It was performed by the international analysis and advisory firm Oxford Business Group (OBG).
It asked about 100 C-suite executives from across the sultanate’s industries a series of wide-ranging concerns on a face-to-face basis aimed at gauging business sentiment.
Low development forecasts for the existing year weighed somewhat on sentiment amongst executives interviewed for the 2019 edition of the ‘Business Barometer: Oman CEO’ survey carried out by OBG. A bigger section of organizations remained upbeat about the sultanate’s prospects, reflecting the significantly much more promising outlook than each the World Bank and IMF have indicated for 2020.
OBG, nevertheless, mentioned that positivity is down from 80 per cent discovered in its December 2018 survey.

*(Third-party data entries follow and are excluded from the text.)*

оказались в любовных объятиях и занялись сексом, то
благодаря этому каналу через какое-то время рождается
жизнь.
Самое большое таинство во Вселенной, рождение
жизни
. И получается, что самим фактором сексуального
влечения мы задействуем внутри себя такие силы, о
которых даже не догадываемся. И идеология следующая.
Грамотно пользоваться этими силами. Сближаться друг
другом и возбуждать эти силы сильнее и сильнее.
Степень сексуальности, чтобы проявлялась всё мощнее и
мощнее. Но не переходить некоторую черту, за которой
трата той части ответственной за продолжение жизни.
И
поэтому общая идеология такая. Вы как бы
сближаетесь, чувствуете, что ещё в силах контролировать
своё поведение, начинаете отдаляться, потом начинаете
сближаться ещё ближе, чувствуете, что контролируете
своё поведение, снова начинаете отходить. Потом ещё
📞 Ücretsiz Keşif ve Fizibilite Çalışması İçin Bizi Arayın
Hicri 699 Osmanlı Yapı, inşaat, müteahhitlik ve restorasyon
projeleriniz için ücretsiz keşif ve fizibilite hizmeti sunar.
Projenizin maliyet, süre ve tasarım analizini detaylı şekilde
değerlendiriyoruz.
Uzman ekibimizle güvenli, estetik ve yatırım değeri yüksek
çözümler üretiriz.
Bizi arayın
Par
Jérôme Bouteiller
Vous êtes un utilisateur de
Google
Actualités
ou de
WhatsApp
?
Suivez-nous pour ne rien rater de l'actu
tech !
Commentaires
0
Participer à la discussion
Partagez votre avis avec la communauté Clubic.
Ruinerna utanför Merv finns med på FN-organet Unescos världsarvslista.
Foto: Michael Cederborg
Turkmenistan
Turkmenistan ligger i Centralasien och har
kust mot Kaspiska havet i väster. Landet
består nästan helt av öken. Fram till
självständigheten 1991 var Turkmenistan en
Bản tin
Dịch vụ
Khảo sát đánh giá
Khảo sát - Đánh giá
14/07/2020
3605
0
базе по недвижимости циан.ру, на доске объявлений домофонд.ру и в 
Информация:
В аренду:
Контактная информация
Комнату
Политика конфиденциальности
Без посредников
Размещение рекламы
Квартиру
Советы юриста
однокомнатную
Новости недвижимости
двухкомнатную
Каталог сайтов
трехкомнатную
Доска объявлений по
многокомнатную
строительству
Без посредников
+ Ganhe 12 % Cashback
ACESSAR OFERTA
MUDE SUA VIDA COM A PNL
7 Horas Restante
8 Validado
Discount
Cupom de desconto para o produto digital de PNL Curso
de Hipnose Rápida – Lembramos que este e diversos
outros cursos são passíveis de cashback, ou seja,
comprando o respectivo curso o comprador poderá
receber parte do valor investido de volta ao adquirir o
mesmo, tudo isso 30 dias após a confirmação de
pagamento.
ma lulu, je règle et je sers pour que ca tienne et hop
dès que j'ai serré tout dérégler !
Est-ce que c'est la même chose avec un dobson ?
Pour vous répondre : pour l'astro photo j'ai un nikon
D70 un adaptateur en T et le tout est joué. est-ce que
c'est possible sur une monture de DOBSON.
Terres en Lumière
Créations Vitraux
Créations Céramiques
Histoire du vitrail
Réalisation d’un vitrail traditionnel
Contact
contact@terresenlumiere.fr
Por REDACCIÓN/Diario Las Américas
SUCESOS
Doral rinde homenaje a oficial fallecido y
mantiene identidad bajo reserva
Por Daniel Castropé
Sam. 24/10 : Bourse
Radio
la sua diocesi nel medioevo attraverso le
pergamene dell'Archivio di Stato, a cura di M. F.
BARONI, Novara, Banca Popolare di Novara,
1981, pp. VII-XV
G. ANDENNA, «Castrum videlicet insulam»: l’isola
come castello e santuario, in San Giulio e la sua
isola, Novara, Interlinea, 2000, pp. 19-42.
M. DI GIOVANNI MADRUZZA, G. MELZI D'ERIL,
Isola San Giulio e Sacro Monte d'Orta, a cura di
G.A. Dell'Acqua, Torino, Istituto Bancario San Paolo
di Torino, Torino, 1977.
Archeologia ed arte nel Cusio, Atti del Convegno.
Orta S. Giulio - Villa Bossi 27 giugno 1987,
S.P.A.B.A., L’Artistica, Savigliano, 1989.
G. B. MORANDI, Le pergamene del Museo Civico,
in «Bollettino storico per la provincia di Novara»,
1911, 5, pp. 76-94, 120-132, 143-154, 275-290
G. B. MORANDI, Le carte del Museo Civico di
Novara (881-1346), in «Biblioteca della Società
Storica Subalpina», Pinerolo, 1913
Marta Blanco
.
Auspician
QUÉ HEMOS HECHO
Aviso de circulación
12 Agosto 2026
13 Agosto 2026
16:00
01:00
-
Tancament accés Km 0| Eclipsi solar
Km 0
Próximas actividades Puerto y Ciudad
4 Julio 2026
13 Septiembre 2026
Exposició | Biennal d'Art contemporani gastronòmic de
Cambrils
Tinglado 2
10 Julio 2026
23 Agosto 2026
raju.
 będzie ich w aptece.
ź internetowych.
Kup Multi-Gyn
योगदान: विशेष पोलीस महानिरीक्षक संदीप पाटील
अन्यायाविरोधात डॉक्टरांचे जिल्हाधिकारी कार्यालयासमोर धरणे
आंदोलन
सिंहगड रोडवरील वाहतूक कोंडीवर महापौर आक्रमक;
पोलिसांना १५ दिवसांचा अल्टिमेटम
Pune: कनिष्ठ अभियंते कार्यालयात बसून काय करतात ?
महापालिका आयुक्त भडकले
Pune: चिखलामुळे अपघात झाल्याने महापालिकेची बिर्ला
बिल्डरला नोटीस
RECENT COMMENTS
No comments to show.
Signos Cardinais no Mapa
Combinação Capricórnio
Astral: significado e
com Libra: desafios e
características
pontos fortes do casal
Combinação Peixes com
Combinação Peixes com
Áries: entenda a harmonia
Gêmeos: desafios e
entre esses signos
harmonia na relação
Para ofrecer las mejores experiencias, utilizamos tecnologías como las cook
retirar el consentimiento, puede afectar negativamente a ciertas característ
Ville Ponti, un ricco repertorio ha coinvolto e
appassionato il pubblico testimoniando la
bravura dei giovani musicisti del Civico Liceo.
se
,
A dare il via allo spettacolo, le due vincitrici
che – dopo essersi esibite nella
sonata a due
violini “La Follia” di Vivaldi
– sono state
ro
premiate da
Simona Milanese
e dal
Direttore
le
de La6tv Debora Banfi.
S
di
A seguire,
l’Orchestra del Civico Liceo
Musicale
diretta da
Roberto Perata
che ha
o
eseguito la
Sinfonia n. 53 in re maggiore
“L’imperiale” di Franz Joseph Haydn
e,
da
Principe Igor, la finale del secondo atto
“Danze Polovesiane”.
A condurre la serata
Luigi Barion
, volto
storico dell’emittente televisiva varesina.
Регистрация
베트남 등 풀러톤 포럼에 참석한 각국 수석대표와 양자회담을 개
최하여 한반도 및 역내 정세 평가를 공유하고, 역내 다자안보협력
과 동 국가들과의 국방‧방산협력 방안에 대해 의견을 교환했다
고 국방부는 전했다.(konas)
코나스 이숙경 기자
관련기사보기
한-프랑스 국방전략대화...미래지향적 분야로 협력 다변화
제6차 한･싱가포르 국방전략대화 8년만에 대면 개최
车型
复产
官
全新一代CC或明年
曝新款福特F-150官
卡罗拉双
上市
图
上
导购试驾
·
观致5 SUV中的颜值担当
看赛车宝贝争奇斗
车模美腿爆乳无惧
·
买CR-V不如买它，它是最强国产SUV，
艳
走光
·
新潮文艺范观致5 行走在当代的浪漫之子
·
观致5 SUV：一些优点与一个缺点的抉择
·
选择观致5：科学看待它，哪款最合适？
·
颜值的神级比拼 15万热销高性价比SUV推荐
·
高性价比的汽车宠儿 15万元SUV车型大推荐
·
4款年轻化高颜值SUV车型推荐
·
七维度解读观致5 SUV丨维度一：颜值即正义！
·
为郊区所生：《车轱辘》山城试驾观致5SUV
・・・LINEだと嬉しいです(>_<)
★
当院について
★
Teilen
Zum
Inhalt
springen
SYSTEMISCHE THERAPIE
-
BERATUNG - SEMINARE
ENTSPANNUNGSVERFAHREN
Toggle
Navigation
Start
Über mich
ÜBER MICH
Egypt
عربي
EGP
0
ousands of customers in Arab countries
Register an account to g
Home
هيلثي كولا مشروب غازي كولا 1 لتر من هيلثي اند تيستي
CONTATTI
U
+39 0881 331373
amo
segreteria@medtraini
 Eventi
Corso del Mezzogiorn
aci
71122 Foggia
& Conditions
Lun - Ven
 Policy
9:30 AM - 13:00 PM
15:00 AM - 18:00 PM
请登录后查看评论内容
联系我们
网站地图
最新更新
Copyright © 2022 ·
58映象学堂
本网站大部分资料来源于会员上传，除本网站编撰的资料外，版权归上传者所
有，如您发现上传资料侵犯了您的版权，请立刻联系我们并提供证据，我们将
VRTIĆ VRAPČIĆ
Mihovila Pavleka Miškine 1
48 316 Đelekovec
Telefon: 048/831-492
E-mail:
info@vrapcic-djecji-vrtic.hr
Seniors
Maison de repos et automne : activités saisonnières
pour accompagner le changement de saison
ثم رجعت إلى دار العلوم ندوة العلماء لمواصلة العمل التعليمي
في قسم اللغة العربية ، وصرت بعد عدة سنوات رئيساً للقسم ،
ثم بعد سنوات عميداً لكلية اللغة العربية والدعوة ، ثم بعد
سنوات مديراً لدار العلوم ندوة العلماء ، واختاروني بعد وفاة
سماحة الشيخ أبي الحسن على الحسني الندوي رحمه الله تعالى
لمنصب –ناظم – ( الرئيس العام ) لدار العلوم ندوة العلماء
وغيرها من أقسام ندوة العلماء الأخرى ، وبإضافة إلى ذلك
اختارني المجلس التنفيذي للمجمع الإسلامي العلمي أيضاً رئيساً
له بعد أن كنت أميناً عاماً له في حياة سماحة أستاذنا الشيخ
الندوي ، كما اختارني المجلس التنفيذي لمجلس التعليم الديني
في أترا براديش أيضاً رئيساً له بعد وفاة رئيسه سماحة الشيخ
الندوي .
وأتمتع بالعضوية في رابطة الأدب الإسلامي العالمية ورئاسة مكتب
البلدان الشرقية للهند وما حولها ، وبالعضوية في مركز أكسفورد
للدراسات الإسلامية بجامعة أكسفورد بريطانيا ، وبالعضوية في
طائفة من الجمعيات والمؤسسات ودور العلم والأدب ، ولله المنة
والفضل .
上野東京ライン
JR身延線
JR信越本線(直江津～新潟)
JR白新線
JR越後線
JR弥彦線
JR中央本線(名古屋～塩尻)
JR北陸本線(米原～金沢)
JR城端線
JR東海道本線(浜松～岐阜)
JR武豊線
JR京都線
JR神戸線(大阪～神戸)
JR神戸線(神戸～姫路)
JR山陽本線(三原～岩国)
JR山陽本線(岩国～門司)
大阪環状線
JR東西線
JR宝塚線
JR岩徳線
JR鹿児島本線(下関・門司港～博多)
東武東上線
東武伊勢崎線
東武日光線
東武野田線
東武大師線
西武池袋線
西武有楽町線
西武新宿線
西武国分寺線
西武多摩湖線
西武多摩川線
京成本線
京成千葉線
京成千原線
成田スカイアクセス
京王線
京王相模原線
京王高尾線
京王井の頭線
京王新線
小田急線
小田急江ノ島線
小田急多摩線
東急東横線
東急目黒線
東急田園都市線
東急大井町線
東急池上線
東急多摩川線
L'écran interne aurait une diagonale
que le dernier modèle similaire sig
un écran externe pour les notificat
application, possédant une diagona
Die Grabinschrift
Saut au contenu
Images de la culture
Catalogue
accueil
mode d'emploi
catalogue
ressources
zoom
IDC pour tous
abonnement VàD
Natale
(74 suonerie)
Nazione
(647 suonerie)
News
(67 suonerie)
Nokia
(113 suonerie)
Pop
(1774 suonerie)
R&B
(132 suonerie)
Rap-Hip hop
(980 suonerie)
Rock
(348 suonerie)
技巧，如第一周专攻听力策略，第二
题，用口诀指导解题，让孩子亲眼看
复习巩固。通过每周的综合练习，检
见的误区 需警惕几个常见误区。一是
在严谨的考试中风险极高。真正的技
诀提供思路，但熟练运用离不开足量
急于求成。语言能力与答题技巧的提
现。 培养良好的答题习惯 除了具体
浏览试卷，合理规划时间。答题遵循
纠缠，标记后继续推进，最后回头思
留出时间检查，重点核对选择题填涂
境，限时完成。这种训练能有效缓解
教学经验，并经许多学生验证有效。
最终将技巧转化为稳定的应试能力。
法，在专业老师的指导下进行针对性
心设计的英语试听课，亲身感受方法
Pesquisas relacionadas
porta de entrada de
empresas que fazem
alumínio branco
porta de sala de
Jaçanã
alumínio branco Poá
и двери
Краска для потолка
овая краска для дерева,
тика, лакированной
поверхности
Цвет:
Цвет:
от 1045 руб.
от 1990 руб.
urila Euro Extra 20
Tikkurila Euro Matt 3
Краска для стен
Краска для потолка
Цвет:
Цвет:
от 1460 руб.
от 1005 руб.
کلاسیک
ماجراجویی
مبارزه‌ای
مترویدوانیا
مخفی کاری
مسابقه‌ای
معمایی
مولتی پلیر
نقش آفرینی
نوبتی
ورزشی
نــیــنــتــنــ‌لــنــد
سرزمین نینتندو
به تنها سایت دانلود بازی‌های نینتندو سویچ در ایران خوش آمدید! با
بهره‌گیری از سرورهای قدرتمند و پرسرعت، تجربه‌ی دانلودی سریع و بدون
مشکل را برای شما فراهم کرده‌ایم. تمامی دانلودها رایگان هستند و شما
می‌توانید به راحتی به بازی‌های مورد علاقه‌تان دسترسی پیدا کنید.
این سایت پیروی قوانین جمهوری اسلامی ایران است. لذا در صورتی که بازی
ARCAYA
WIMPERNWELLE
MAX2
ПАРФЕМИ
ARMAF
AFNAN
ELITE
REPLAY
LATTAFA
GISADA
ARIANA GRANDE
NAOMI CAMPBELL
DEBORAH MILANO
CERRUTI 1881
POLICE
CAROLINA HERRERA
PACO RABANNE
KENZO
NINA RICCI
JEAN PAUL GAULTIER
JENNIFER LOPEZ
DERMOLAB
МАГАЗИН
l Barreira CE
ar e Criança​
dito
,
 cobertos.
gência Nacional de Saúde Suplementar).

Considerably much more business leaders responded favourably to Oman’s existing tax atmosphere (business and individual), nevertheless, with 74 per cent describing it as competitive or extremely competitive on a international scale.
On a separate concern, much more than a single third (35 per cent) of these interviewed described Oman’s efforts to enhance the ease of carrying out business as great, suggesting that the Royal Decrees issued in July approving new laws on foreign capital investment, privatisation, bankruptcy and public-private partnerships will be welcomed by the broader business neighborhood.
In a sign that business leaders in Oman are struggling with the extension of a ban on recruiting foreigners for important roles, 59 per cent of these surveyed cited reforms to labour laws, as they felt that the legislative adjustments would be most successful in advertising financial development.
Leadership (35 per cent) and engineering (22 per cent) ranked very first and second respectively as the expertise executives believed had been most required to help development, in yet another indication of the challenges recruiters face stemming from the country’s Omanisation quota and a longstanding preference amongst locals for operating in the public sector.
Regional political volatility remains the leading external occasion that interviewees think could effect the nearby economy in the brief to medium term beyond the movements in commodity costs, selected by 64 per cent of interviewees, even though there had been also indicators of the expanding effect that China is getting on the nearby economy.
Demand in development from the Asian giant was the response offered by 12 per cent of executives to this query, ahead of protectionism in trade (ten per cent).
Commenting in his weblog, Billy FitzHerbert, OBG’s regional editor for the Middle East, mentioned that whilst Oman, and the area as a entire, are nevertheless recovering from the crash in oil costs 5 years ago, there are a number of vibrant spots to draw on.
“The imposition of fiscal reforms in the shape of the so-called sin tax that came into effect in June and the value-added tax, which is now likely to be implemented in 2020, bode well for government efforts to broaden revenue streams, and feed into the government’s wider goals of economic sustainability and a reduced reliance on hydrocarbons revenues.”
FitzHerbert mentioned executives’ recognition of China’s expanding function in Oman’s improvement reflected broader financial activity, most notably the investments becoming produced by the Asian powerhouse beneath its Belt and Road Initiative.
Turning to business leaders’ evident aggravation at some of the country’s labour laws, he acknowledged that the challenge presented each financial and social considerations. “The authorities are well aware of the need to better align public sector compensation with that of the private sector if this tendency is to be successfully curbed,” he mentioned.